‘Glory to God in the highest; on earth, peace and goodwill toward men,’ were the immortal words transmitted by Queen Victoria to US President James Buchanan 160 years ago in the first transatlantic telegraph cable.
It was a landmark moment, speeding up the communication time between America and Europe from 10 days – the time it took to deliver a message by ship – to just 17 hours, sending just a few words per minute.
It took 19 years to lay these first primitive cables – made of copper insulated with gutta-percha and wrapped in hemp – across thousands of miles of Atlantic seabed.
But despite these ambitious beginnings, it wasn’t until 1988 that the first fibre optic cables were laid, connecting the US, the UK and France.
Today, there are over 420 submarine cables in service around the world, stretching a length of over 700,000 miles.
About the width of a garden hose, together they handle 99 percent of global internet activity, relaying live chat across the world’s oceans.
Now the stage is set for Bilbao to become first southern Europe’s, then the world’s data socket.
In 2017, Microsoft, Facebook and telecommunications company Telxius laid the 4,100-mile Marea cable in the Atlantic, linking Virginia Beach, Virginia to Bilbao, Spain.
Its fibre optics can transmit 160 terabits of data per second, the equivalent of 71 million high-definition videos at once.
The first cable to connect the US to southern Europe, it will help facilitate the growing reliance on internet infrastructure around the globe.
“There is no question that the demand for data flows across the Atlantic will continue to increase and Marea will provide a critical connection for the United States, Spain, and beyond,” said Microsoft President Brad Smith.
As 2018 came online, the Cypriot company Quantum Cable announced plans to build another Mediterranean cable that will connect Israel with Spain, also through Bilbao.
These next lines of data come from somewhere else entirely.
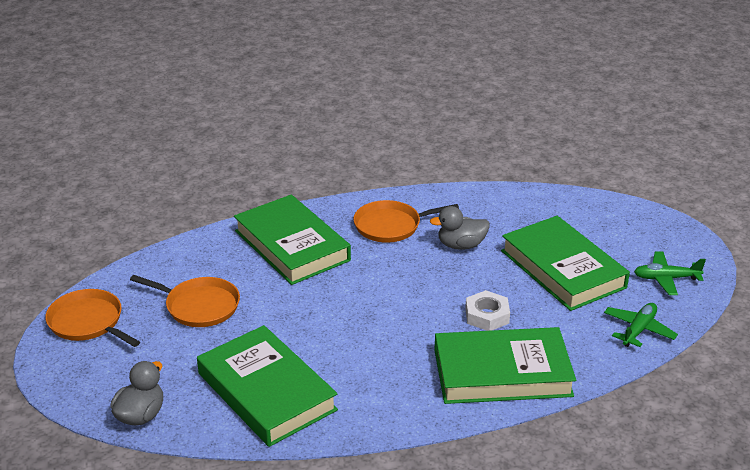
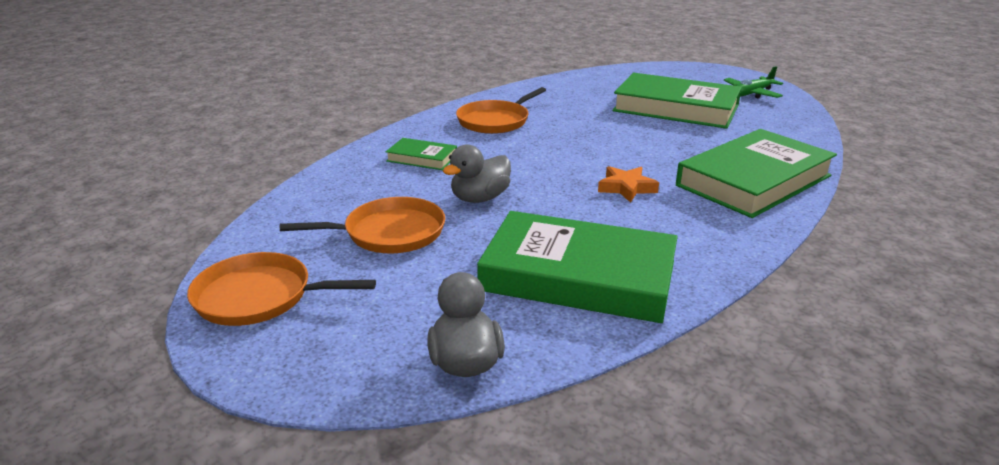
camera: 35 degrees left, 5 degrees down
green book [234,195,351,285] -> green book [386,138,457,170], size x0.46
grey duck [430,206,490,250] -> grey duck moved to [443,144,511,203]
white nut [465,290,510,331] -> none
green plane [604,303,678,347] -> none
none -> orange star [598,166,659,203]

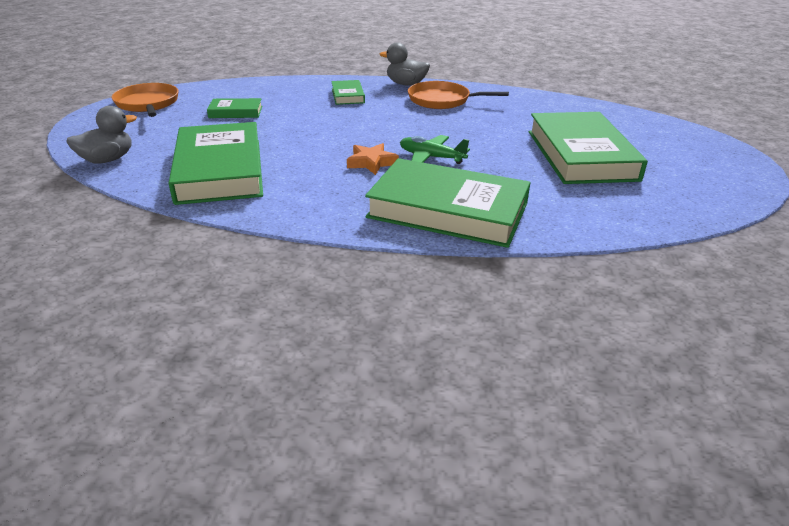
camera: 60 degrees right, 5 degrees up
orange pan [280,197,445,253] -> green book [207,98,263,118]
grey duck [443,144,511,203] -> grey duck moved to [380,43,430,86]
green plane [724,66,783,98] -> green plane moved to [400,135,470,164]

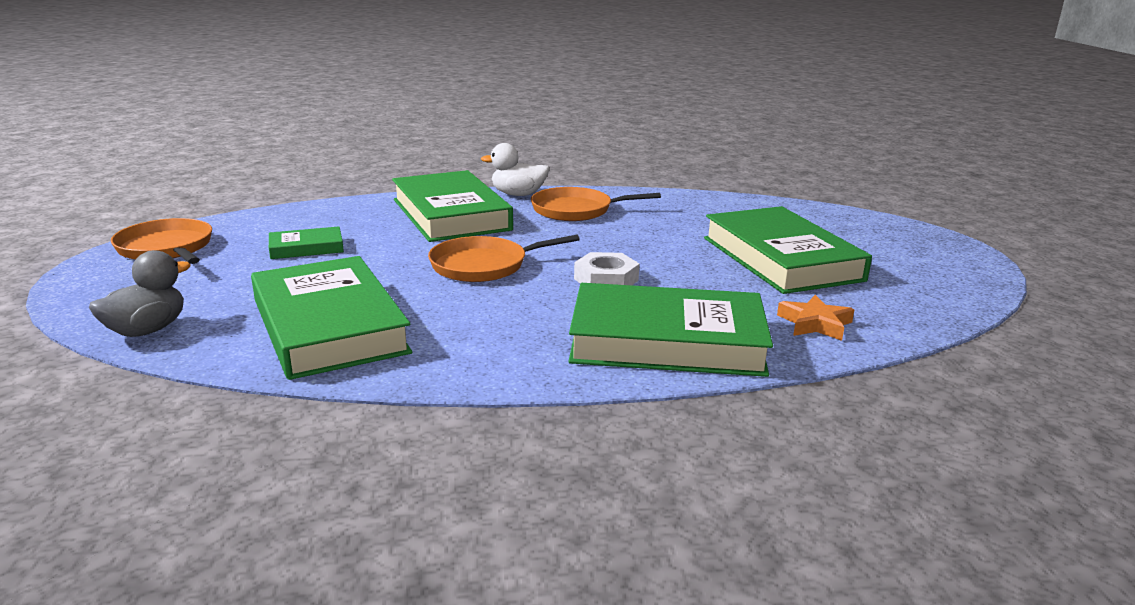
camera: 15 degrees left, 10 degrees down
green book [331,80,365,105] -> green book [392,170,513,242], size x2.16
orange star [347,143,399,175] -> orange star moved to [777,295,854,341]
grey duck [380,43,430,86] -> white duck [481,143,549,196]
green plane [400,135,470,164] -> white nut [574,252,639,285]
none -> orange pan [428,235,580,282]

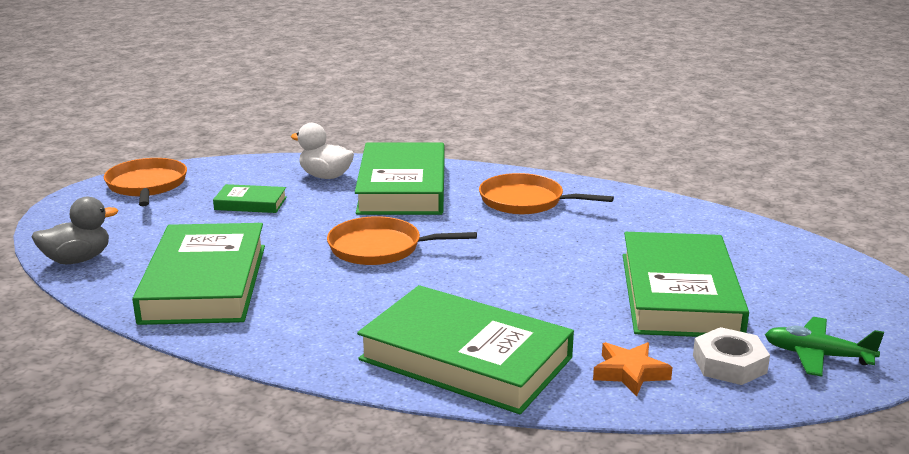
camera: 25 degrees right, 0 degrees up
white duck [481,143,549,196] -> white duck moved to [291,123,354,179]
white nut [574,252,639,285] -> white nut moved to [693,327,770,385]
none -> green plane [765,317,884,377]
The 4,785-mile cable has various drop stations in Cyprus and Greece but will eventually snake its way through the Strait of Gibraltar and into the Atlantic.
At a cost of $200 million, it is expected to be live by 2020.
With these latest connections Bilbao, home of the world-famous Guggenheim Museum and one of 20 cities nominated for Best European Destination 2018, is quite literally set to be the ‘talk of the internet’ on both sides of the Atlantic.
How data cables are laid
- First, the cable is loaded on gigantic reels into the rear of a ship capable of travelling the distance required. Loading the cable can take three to four weeks.
- Then a deep sea plough is dragged from the ship and connected to the cable to bury it in the Atlantic seabed – average depth 3,730 metres.
- While the ship plays out the cable into the sea, repeaters (signal boosters) are placed every 40 to 60 kilometres.
- The plough, modified to navigate trenches and debris, funnels the line along the desired route while a tow line keeps it in the right direction.
- If cables are damaged, then divers or submersibles are sent down to fix it.